Es tonta, insufrible.
La mira de vez en cuando. Distingue su cabello negro y rizado entre los demás del aula y, casi al instante, pierde el interés. A veces la ve distraídamente en el recreo, jugando a futbol con los chicos, o lanzándose encima de sus amigas y abrazándolas con total confianza. Siempre sonriendo de ese modo tan jodidamente inocente.
Si le preguntan, seguro que lo niega, pero también se fija en otras cosas. Se fija en las facciones de su rostro –nada del otro mundo, a decir verdad-. Se fija en su nariz pequeña; en sus pómulos, siempre sonrojados. Se fija en sus ojos azules, cálidos. Y, aunque lo intenta, no puede evitar fijarse también en sus labios. Labios de fresa.
Odiosamente irresistibles.
Le disgusta notar como su corazón se acelera ante tales observaciones. No le gusta sentirse, por primera vez, con la mente llena de dudas. Siente repugnancia por el mundo, en especial por ella, para evitar dirigir esa repugnancia hacia su persona.
Le disgusta la situación. Le disgusta porque no son ella y él.
Son ella y ella.
No es obsesión, por supuesto que no. Ella sabe que es capaz de aguantar días enteros sin mirarla. Y si se lo propone, también puede prescindir del dulce sonido de su risa y su voz de cristal. Está segura de que, cuando llegue el día en que tenga que dejarla atrás, lo hará sin problemas.
Pero, por el momento, ese día no llega. Así que no hay nada que la detenga en los miles de análisis detallados que le hace a cada segundo.
No está obsesionada, claro que no. Hay gente mucho más interesante. Ella sólo es… una conocida. Su mejor amiga y peor enemiga.
La ama. A veces la odia. La odia por amarla.
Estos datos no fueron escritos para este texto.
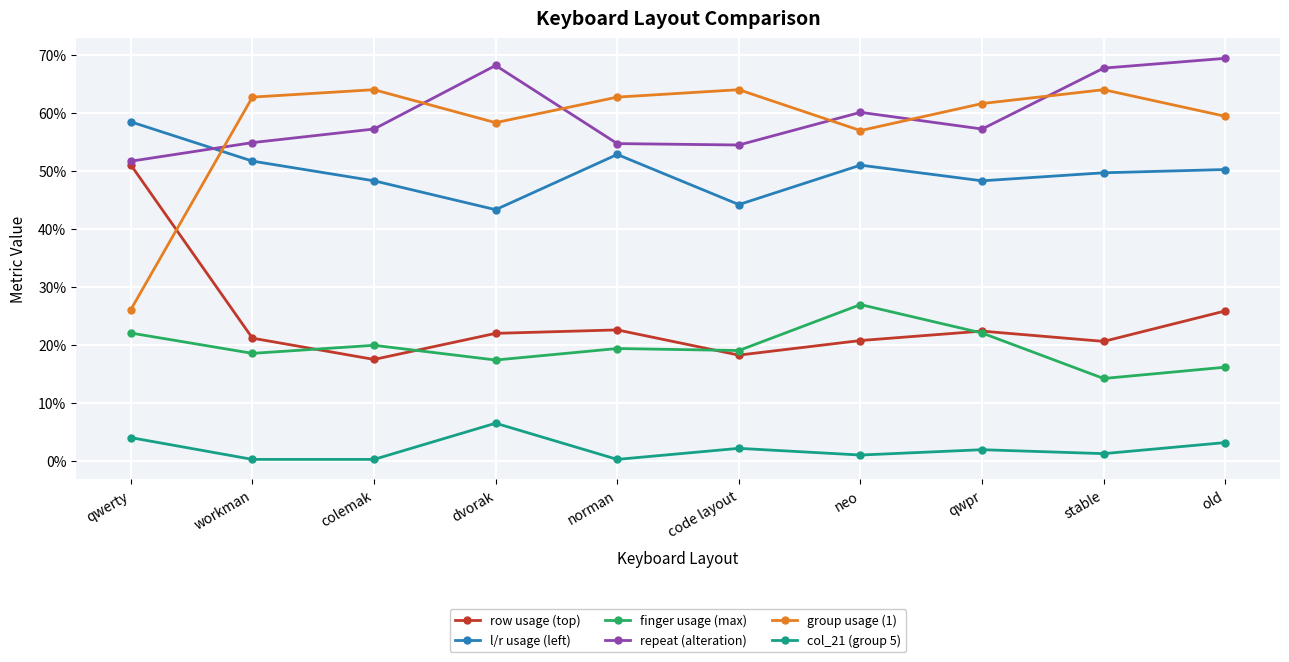

Rank the categories by group usage (1) value from lowest to highest.

qwerty, neo, dvorak, old, qwpr, workman, norman, colemak, code layout, stable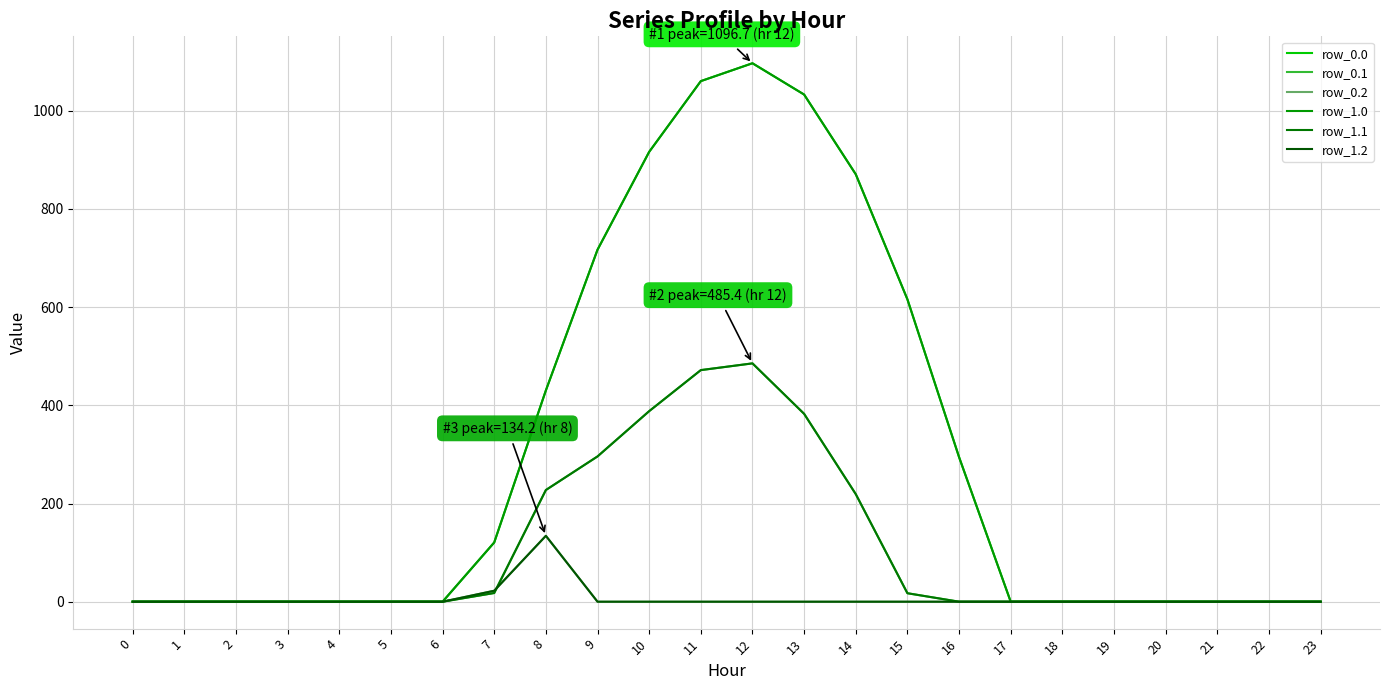

How many lines are shown in the chart?

6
Todo es demasiado confuso.
A veces llora, algo casi inverosímil. No va con la imagen tan altiva que quiere darle al mundo. Nadie lo sabe, porque se encierra en el baño cuando siente que las lágrimas la acechan. Nadie debe saberlo.
No llora fácilmente, pero en esos momentos, sencillamente no puede evitarlo. Llora al mirarse en el espejo porque la ve allí, atrapada en el reflejo. Ve su nariz, pequeña, enrojecida por el llanto. Ve sus pómulos de marfil; los vislumbra entre mechones negros y rizados. También ve sus labios de fresa, fruncidos por la frustración. Llegados a ese punto, tiene que cerrar los ojos, puesto que si compara la calidez que hay en los de ella y el frío de los suyos propios siente que su mundo se desmorona como un castillo de naipes.
Pero sobretodo, llora porque sabe que la personita idéntica a ella está a punto de llegar de los entrenamientos de futbol. Y casi al instante, como una rutina, enjuaga sus lágrimas. Segundos después, la puerta de la entrada a la casa se abre y una cabeza morena asoma en el umbral. La misma voz dulce vuelve a torturarle los oídos como cada tarde.
-¡Papá, Mamá, Emily! ¡Ya he llegado a casa!